Another on my books I haven’t read list is White Fragility by Robin Diangelo. This white woman makes a strong case that white people are overly defensive about matters of racial history. It’s a good point. You don’t have to look very far to find rabid examples of white defensiveness.

Presumably white fragility goes along with the latest buzz phrase: white privilege. It’s easy to point a finger at a white person and accuse him or her of taking advantage of historical white privilege and of being insensitive to minority disadvantages. Anecdotally speaking, that criticism, at times, could rightfully be applied to me or any other white person, although for the most part we don’t feel particularly privileged.

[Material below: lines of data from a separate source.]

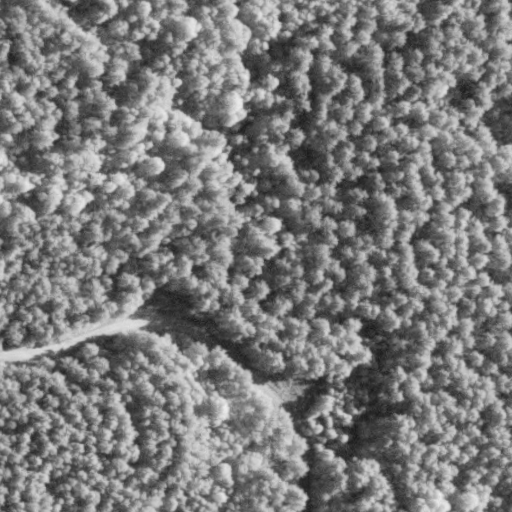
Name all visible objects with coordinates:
road: (200, 344)
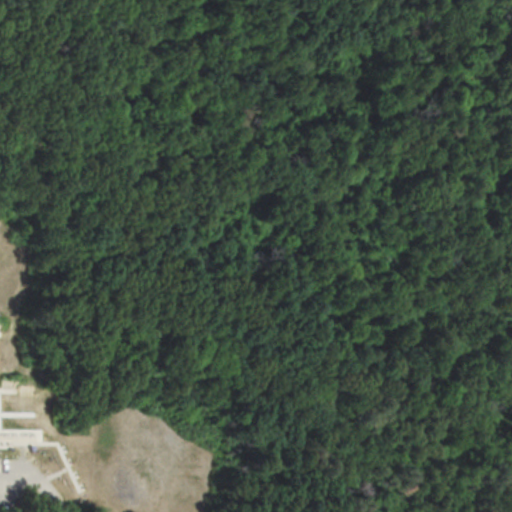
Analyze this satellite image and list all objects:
park: (256, 256)
park: (94, 411)
road: (52, 441)
parking lot: (14, 481)
road: (39, 483)
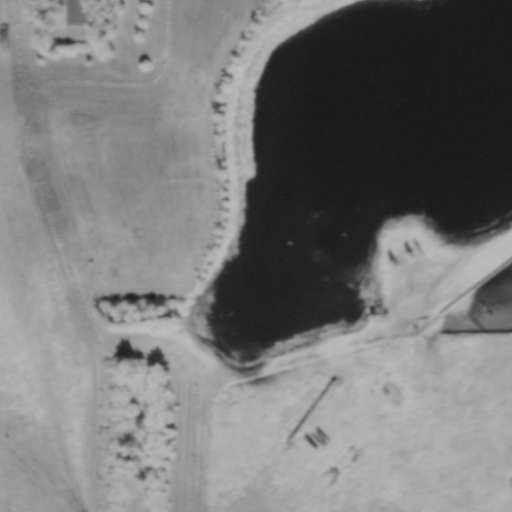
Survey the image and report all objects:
building: (82, 13)
road: (11, 191)
road: (485, 335)
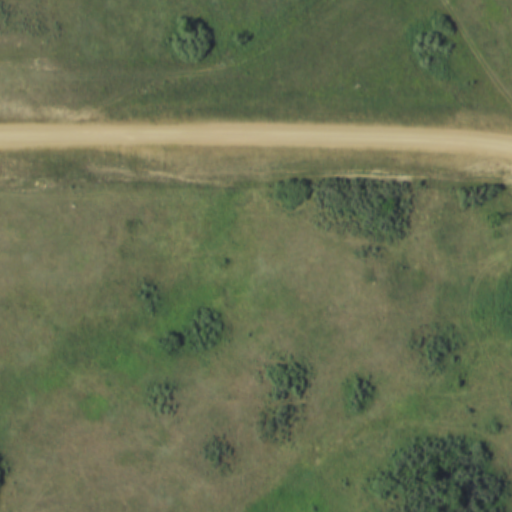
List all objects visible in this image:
road: (256, 171)
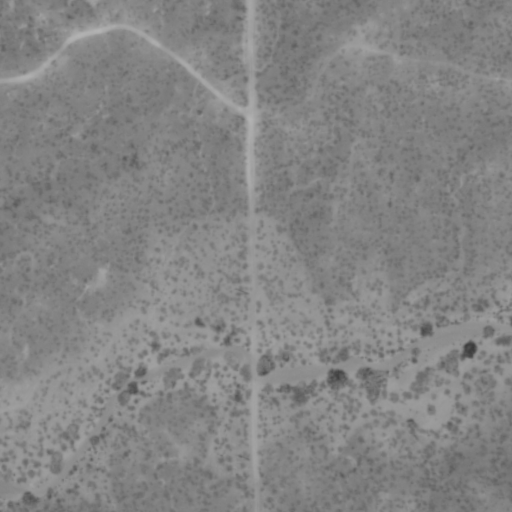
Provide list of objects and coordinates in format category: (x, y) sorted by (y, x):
road: (251, 255)
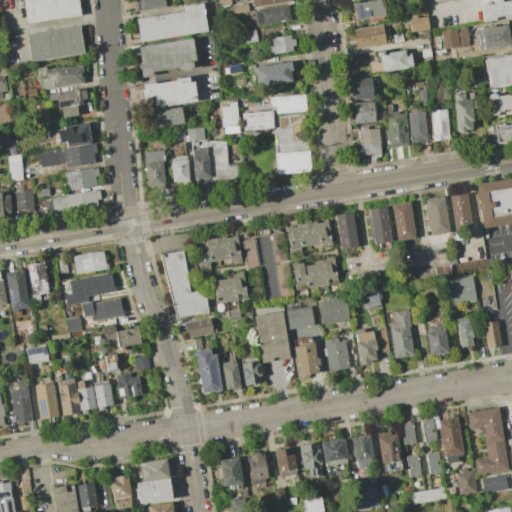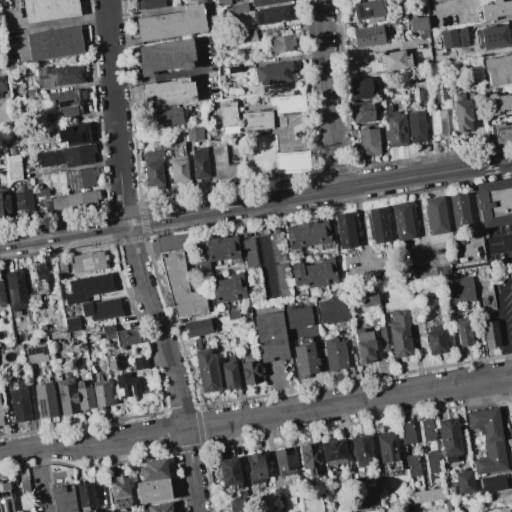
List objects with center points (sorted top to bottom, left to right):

Most people are not born with a silver spoon in their mouths.   

Protesters march in defiant demonstrations. Counter-protesters jump at the chance to confront them.

A lot of time and energy is currently being spent in a vain attempt to redefine America’s political and racial history. It is what it is. There’s no point in arguing about it. If you tear down a statue because it represents racial hatred and bigotry to you, the legacy of racial hatred and bigotry will not go away.

It was what it was. We are not going to undo it.

I read that protesters tore down a statue of U. S. Grant. Grant’s rich in-laws gave him one male slave, and Grant voluntarily emancipated that man before the proclamation. Then he went to war, in large part, to help bring about the proclamation. What kind of Black lives matter statement is made when that man’s statue is torn down?

What will change slowly and over a long period of time are the hearts and minds of ordinary people.

Proposed: Let’s keep the conversation going and leave the angry protesting behind.